To view a tour through the space where the fits differ: select `Choose tour` option `Diff fits` and click on the arrow below `Tour Step` to watch.
You can increase the number of  points via the `Tour Length` slider.



## Regression:

Use the Boston housing data.

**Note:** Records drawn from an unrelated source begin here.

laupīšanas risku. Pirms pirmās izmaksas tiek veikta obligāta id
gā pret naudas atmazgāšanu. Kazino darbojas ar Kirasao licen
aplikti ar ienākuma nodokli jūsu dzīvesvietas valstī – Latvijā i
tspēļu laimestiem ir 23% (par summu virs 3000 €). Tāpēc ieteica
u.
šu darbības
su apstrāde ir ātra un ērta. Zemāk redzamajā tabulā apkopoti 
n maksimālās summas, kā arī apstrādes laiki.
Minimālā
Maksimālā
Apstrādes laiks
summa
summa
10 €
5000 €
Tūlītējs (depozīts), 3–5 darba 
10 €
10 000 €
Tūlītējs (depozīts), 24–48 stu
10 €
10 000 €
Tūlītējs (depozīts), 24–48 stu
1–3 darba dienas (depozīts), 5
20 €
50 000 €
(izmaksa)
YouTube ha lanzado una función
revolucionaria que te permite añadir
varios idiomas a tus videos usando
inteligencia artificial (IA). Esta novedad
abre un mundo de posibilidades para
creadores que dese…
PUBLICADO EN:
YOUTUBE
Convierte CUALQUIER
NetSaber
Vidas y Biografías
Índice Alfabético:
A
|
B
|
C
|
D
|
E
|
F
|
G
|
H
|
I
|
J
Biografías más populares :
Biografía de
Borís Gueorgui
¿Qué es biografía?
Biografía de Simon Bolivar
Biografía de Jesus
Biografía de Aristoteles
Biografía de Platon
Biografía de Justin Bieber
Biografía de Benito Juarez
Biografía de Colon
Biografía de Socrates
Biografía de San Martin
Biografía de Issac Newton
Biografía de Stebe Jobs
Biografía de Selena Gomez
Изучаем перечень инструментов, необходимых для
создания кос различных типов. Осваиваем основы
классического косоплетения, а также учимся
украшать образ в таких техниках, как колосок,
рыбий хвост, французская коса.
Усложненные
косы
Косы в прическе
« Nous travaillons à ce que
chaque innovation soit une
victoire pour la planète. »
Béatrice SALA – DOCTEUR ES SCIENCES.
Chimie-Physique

This example comes from one of the original keras tutorial vignettes, which is no longer available.

Prepare data:
```{r}
boston_housing <- dataset_boston_housing()
c(train_data, train_labels) %<-% boston_housing$train
c(test_data, test_labels) %<-% boston_housing$test

# Normalize training data
train_data <- scale(train_data)

# Use means and standard deviations from training set to normalize test set
col_means_train <- attr(train_data, "scaled:center")
col_stddevs_train <- attr(train_data, "scaled:scale")
test_data <- scale(test_data, center = col_means_train, scale = col_stddevs_train)

```


Fit the model:
```{r}
build_model <- function() {

  model <- keras_model_sequential() %>%
    layer_dense(units = 64, activation = "relu",
                input_shape = dim(train_data)[2]) %>%
    layer_dense(units = 64, activation = "relu") %>%
    layer_dense(units = 1)

  model %>% compile(
    loss = "mse",
    optimizer = optimizer_rmsprop(),
    metrics = list("mean_absolute_error")
  )

  model
}

model <- build_model()
model %>% summary()


# Display training progress by printing a single dot for each completed epoch.
print_dot_callback <- callback_lambda(
  on_epoch_end = function(epoch, logs) {
    if (epoch %% 80 == 0) cat("\n")
    cat(".")
  }
)

epochs <- 500

# Fit the model 
early_stop <- callback_early_stopping(monitor = "val_loss", patience = 20)

model <- build_model()
history <- model %>% fit(
  train_data,
  train_labels,
  epochs = epochs,
  validation_split = 0.2,
  verbose = 0,
  callbacks = list(early_stop, print_dot_callback)
)

```

Create dataframes for `condvis`:
```{r}

column_names <- c('CRIM', 'ZN', 'INDUS', 'CHAS', 'NOX', 'RM', 'AGE',
                  'DIS', 'RAD', 'TAX', 'PTRATIO', 'B', 'LSTAT')
train_df <- data.frame(train_data)
colnames(train_df) <- column_names
train_df$medv <- as.numeric(train_labels)

test_df <- data.frame(test_data)
colnames(test_df) <- column_names
test_df$medv <- as.numeric(test_labels)
kpreds <- column_names
kresponse <- "medv"
```
Fit some other models for comparison (a random forest and a generalised additive model):

```{r}
suppressMessages(library(mgcv))
gam.model = gam(medv ~ s(LSTAT) + s(RM) + s(CRIM), data=train_df)

suppressMessages(library(randomForest))
rf.model <- randomForest(formula = medv ~ ., data = train_df)

```

Use `CVpredict` to compare RMSE in the scaled data:

```{r}

mean((test_labels - CVpredict(model, test_df, response=kresponse, predictors=kpreds))^2)
mean((test_labels - CVpredict(gam.model, test_df))^2)
mean((test_labels - CVpredict(rf.model, test_df))^2, na.rm=TRUE)
```

RF gives the best fit. 

```{r eval = FALSE}

kArgs <-  list(response=kresponse,predictors=kpreds)
condvis(train_df, list(gam = gam.model, rf = rf.model, kerasmodel = model), sectionvars = c("LSTAT", "RM"),predictArgs = list(NULL, NULL, kArgs) )

```

Ticking `Show 3d surface` shows the 3d-surface of the fit and you can use the `Rotate` slider to rotate them around the z-axis.

```{r echo=FALSE, out.width='100%', eval=T}
knitr::include_graphics(paste0(fpath, "Boston.png"))
```

Random forest gives a blockier fit, compared to the smooth gams and the neural net. The RF fit is more flexible in the areas where there is more data points.